Bangchan General Assembly Co., Ltd.
- Type: Subsidiary
- Founded: 1970; 56 years ago
- Headquarters: Khan Na Yao District, Bangkok, Thailand
- Products: Automobiles, engines

= Bangchan General Assembly =

Bangchan General Assembly Co., Ltd. is an automobile assembly based in the Khan Na Yao District, in Bangkok, Thailand. The plant is a subsidiary of the Phra Nakorn Automobile Company.

== History ==
Bangchan General Assembly was founded in 1970 as a Thai-American joint venture with General Motors. Against the background of corresponding political requirements, the assembly of passenger cars from CKD kits began in 1979.

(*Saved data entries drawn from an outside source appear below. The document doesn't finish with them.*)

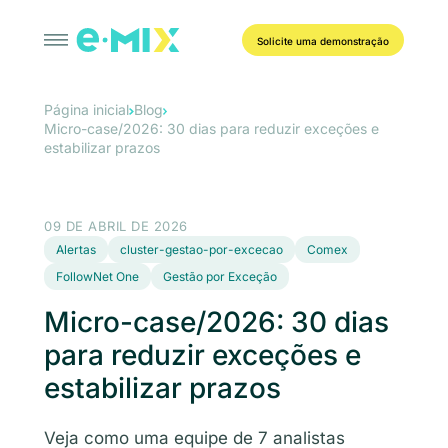
Solicite uma demonstração
Página inicial
Blog
Micro-case/2026: 30 dias para reduzir exceções e
estabilizar prazos
09 DE ABRIL DE 2026
Alertas
cluster-gestao-por-excecao
Comex
FollowNet One
Gestão por Exceção
Micro-case/2026: 30 dias
para reduzir exceções e
estabilizar prazos
Veja como uma equipe de 7 analistas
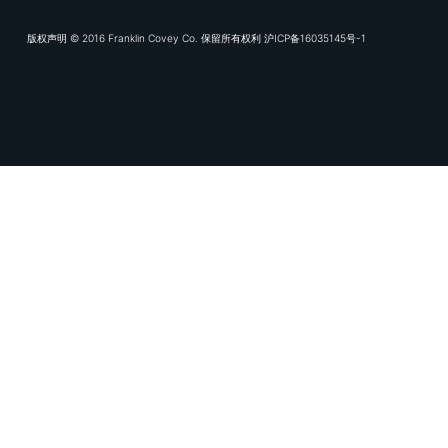
富兰克林
专业服务领
数字化交付
知识库
版权声明 © 2016 Franklin Covey Co. 保留所有权利 沪ICP备16035145号-1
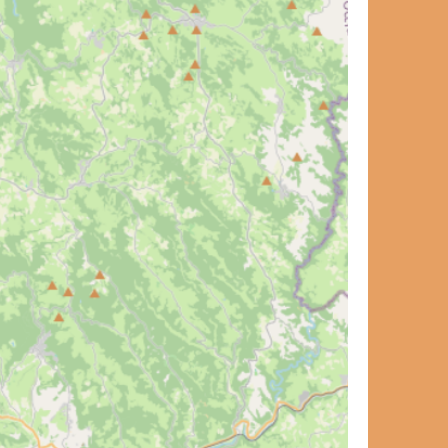
et de voyage ?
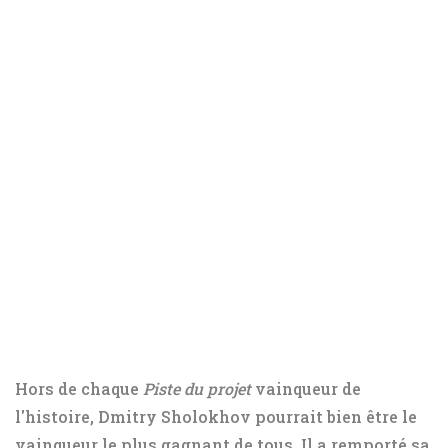
Hors de chaque
Piste du projet
vainqueur de
l'histoire, Dmitry Sholokhov pourrait bien être le
vainqueur le plus gagnant de tous. Il a remporté sa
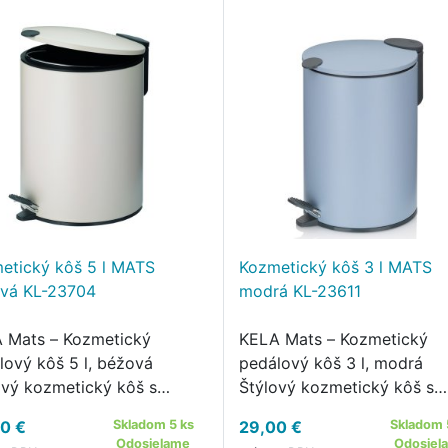
etický kôš 5 l MATS
Kozmetický kôš 3 l MATS
vá KL-23704
modrá KL-23611
 Mats – Kozmetický
KELA Mats – Kozmetický
lový kôš 5 l, béžová
pedálový kôš 3 l, modrá
ový kozmetický kôš s
Štýlový kozmetický kôš s
ým chodom a moderným
tichým chodom a modern
0 €
Skladom 5 ks
29,00 €
Skladom 
jnom Kozmetický pedálový
farebným prevedením
Odosielame
Odosiel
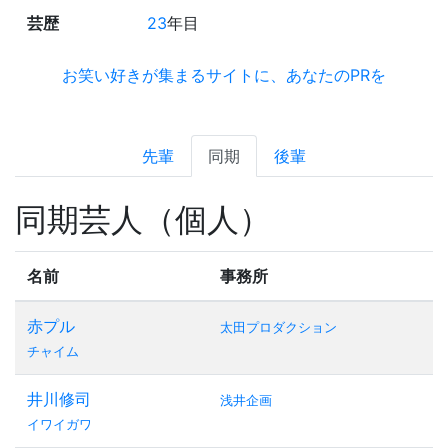
芸歴
23
年目
お笑い好きが集まるサイトに、あなたのPRを
先輩
同期
後輩
同期芸人（個人）
名前
事務所
赤プル
太田プロダクション
チャイム
井川修司
浅井企画
イワイガワ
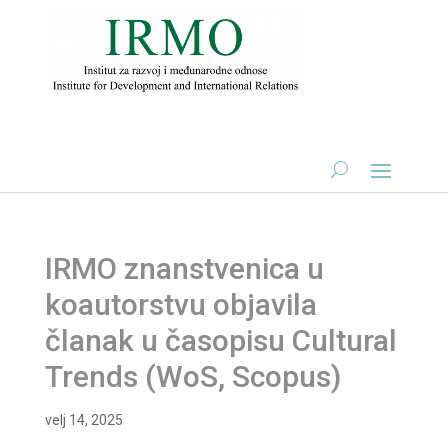
IRMO znanstvenica u
koautorstvu objavila
članak u časopisu Cultural
Trends (WoS, Scopus)
velj 14, 2025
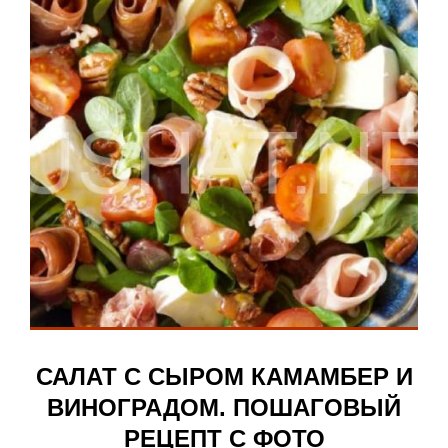
САЛАТ С СЫРОМ КАМАМБЕР И
ВИНОГРАДОМ. ПОШАГОВЫЙ
РЕЦЕПТ С ФОТО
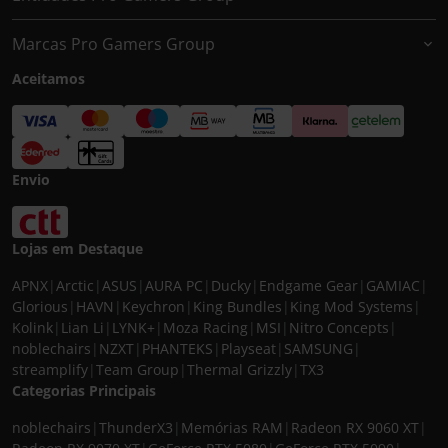
Marcas Pro Gamers Group
Aceitamos
Envio
Lojas em Destaque
APNX
|
Arctic
|
ASUS
|
AURA PC
|
Ducky
|
Endgame Gear
|
GAMIAC
|
Glorious
|
HAVN
|
Keychron
|
King Bundles
|
King Mod Systems
|
Kolink
|
Lian Li
|
LYNK+
|
Moza Racing
|
MSI
|
Nitro Concepts
|
noblechairs
|
NZXT
|
PHANTEKS
|
Playseat
|
SAMSUNG
|
streamplify
|
Team Group
|
Thermal Grizzly
|
TX3
Categorias Principais
noblechairs
|
ThunderX3
|
Memórias RAM
|
Radeon RX 9060 XT
|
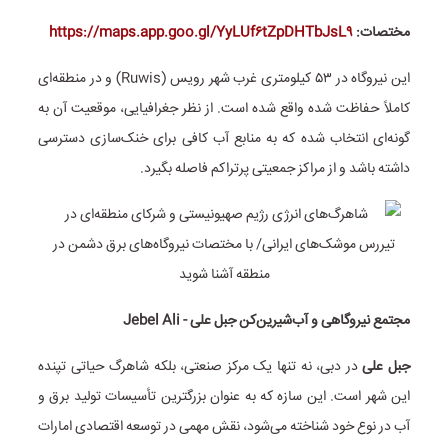
مختصات:
https://maps.app.goo.gl/YyLUf۶tZpDHTbJsL۹
این نیروگاه در ۵۳ کیلومتری غرب شهر رویس (Ruwis) و در منطقه‌ای
کاملاً حفاظت شده واقع شده است. از نظر جغرافیایی، موقعیت آن به
گونه‌ای انتخاب شده که به منابع آب کافی برای خنک‌سازی دسترسی
داشته باشد و از مراکز جمعیتی پرتراکم فاصله بگیرد.
مجتمع نیروگاهی و آب‌شیرین‌کن جبل علی - Jebel Ali
جبل علی
در دبی، نه تنها یک مرکز صنعتی، بلکه شاهرگ حیاتی تپنده
این شهر است. این سازه که به عنوان بزرگترین تأسیسات تولید برق و
آب در نوع خود شناخته می‌شود، نقش مهمی در توسعه اقتصادی امارات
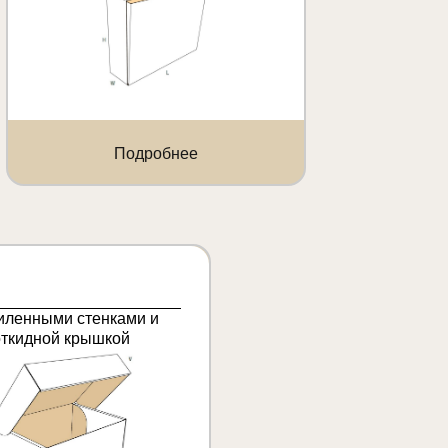
Подробнее
иленными стенками и
откидной крышкой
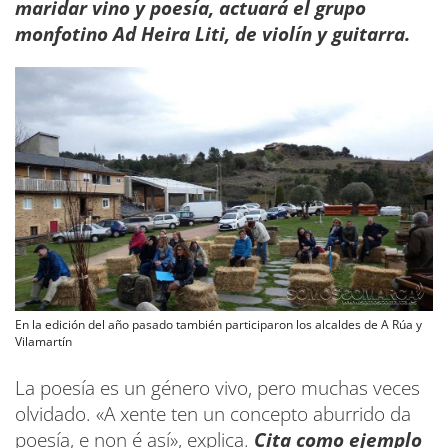
maridar vino y poesía, actuará el grupo
monfotino Ad Heira Liti, de violín y guitarra.
En la edición del año pasado también participaron los alcaldes de A Rúa y
Vilamartín
La poesía es un género vivo, pero muchas veces
olvidado. «A xente ten un concepto aburrido da
poesía, e non é así», explica.
Cita como ejemplo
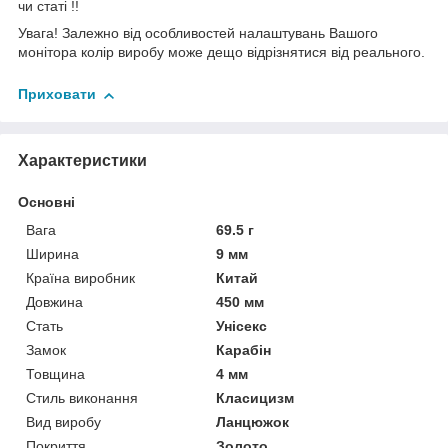
чи статі !!
Увага! Залежно від особливостей налаштувань Вашого
монітора колір виробу може дещо відрізнятися від реального.
Приховати
Характеристики
Основні
Вага
69.5 г
Ширина
9 мм
Країна виробник
Китай
Довжина
450 мм
Стать
Унісекс
Замок
Карабін
Товщина
4 мм
Стиль виконання
Класицизм
Вид виробу
Ланцюжок
Покриття
Золото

The plant changed hands several times:

- 1979 Isuzu Motors (Thailand) Co., Ltd.
- 1987 Honda Cars (Thailand) Co., Ltd.
- since 2005 Phra Nakorn Automobile Group

No vehicle production was reported for 2005.

==Brands==
Since its inception, BGAC has assembled models from 14 or 15 different brands. They include, Daihatsu, Opel, Holden and Honda. Daihatsu production ended in 1998. Commercial vehicles of the brands Foton and Tata (since 2017) are also assembled. Since 2017, BGAC has been operating together with Mercedes-Benz (Thailand) Ltd. a delivery center for new vehicles.

Production of Neta electric vehicles is scheduled to start in 2023.